The June/July issue of Military History Matters, the British military history magazine, is now out now.
In this issue:
Germany lost the war long before May 1945. But Hitler refused to surrender, instead dragging the country into the abyss. In our special this time, David Porter analyses Hitler’s last battle. He details the huge imbalance in force between Germans and Soviets, but lays stress on the notable German advantages in equipment, experience, and tactics. He then describes the battle itself, from the suburbs to the centre of the city, drawing out the key features of the Third Reich’s apocalyptic last stand.
The end of the long siesta: the Battle of Boyacá, 1819
Edmund West on Simón Bolívar’s victory over the Spanish Empire
The German naval race: Battlefleets and the coming of the Great War
Imperial Germany’s fleet expansion was a deadly mistake, says Marc DeSantis
Conflict Archaeology: Operation Hailstone
Rod Macdonald explores the underwater remains of a defeated Japanese fleet
Regiment: East Tyrone Brigade, Provisional Irish Republican Army
Patrick Mercer looks back at the Republican attack on Derryard Checkpoint, December 1989
Also in this issue:
From the editor
We focus on two linked anniversaries this year – the fall of Nazi Germany in May 1945, and the fall of Imperial Japan in August 1945.
Seventy-five years ago, these two regimes chose to the fight to the bitter end, long after it was clear the war was lost.
Traditionally, defeated powers sue for peace and negotiate a treaty which leaves them still intact. But the Nazi resistance continued until virtually the whole of Germany had been overrun and much of it destroyed by aerial bombing, that of the Japanese until threatened by nuclear devastation.
The irrationality of fascism, and the loss of control by mainstream political elites, seems to have been decisive in both cases: the Nazis and the Japanese militarists were deranged fanatics who preferred annihilation to surrender.
David Porter provides the in-depth analysis of the Battle of Berlin in our special this time.

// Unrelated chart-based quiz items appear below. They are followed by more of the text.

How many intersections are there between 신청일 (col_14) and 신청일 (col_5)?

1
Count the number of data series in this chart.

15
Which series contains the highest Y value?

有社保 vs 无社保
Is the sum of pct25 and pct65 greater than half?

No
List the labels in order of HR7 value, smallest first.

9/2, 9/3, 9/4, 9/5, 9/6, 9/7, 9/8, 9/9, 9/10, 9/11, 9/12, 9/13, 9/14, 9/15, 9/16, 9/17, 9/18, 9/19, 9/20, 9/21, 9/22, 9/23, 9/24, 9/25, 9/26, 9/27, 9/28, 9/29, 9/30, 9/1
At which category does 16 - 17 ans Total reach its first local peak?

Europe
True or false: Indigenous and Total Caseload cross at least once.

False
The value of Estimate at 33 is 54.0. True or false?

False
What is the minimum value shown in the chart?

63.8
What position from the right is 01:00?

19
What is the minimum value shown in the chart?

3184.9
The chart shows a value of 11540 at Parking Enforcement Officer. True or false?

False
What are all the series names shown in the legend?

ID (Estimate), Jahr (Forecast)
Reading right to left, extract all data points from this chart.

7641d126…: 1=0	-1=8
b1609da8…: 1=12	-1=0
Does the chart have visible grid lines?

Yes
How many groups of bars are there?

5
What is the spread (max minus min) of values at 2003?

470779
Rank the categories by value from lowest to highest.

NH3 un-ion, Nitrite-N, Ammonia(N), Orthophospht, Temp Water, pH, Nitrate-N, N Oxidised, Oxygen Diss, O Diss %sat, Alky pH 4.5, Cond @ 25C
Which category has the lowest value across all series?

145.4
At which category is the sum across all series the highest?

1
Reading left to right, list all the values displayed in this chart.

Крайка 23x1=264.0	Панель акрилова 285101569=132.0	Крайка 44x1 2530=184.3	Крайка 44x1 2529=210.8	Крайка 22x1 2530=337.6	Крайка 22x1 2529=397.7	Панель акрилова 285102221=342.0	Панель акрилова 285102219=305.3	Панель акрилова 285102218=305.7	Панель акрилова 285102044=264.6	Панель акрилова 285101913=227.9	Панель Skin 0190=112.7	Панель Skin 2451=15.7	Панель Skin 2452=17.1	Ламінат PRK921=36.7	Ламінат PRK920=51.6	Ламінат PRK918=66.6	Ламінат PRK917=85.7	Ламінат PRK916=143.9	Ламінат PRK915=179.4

We also have Edmund West on Simon Bolívar and the Battle of Boyacá, the turning-point in the Latin American Wars of Independence, and Marc DeSantis on the consequences of the Anglo-German naval arms-race before the First World War.
Diver Rod Macdonald returns with a report on the underwater remains of the Japanese fleet destroyed at Truk in February 1944, and Patrick Mercer takes an unusual approach to his ‘Regiment’ series, with an article on an IRA unit’s dramatic attack on an Army checkpoint in 1989.